:: Task goal ::
Restate the records word for word. Include no pictures.

:: Data entries ::
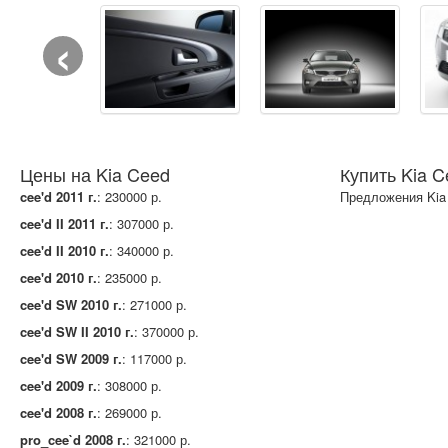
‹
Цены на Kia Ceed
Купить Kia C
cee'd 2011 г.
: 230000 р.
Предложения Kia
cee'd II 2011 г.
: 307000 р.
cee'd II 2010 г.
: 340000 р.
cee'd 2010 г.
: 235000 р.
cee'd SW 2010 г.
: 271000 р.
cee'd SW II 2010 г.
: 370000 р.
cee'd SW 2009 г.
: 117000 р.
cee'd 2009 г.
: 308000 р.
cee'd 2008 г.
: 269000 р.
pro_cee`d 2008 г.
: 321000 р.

:: Reply to the exercise ::
‹
Цены на Kia Ceed
Купить Kia C
cee'd 2011 г.
: 230000 р.
Предложения Kia
cee'd II 2011 г.
: 307000 р.
cee'd II 2010 г.
: 340000 р.
cee'd 2010 г.
: 235000 р.
cee'd SW 2010 г.
: 271000 р.
cee'd SW II 2010 г.
: 370000 р.
cee'd SW 2009 г.
: 117000 р.
cee'd 2009 г.
: 308000 р.
cee'd 2008 г.
: 269000 р.
pro_cee`d 2008 г.
: 321000 р.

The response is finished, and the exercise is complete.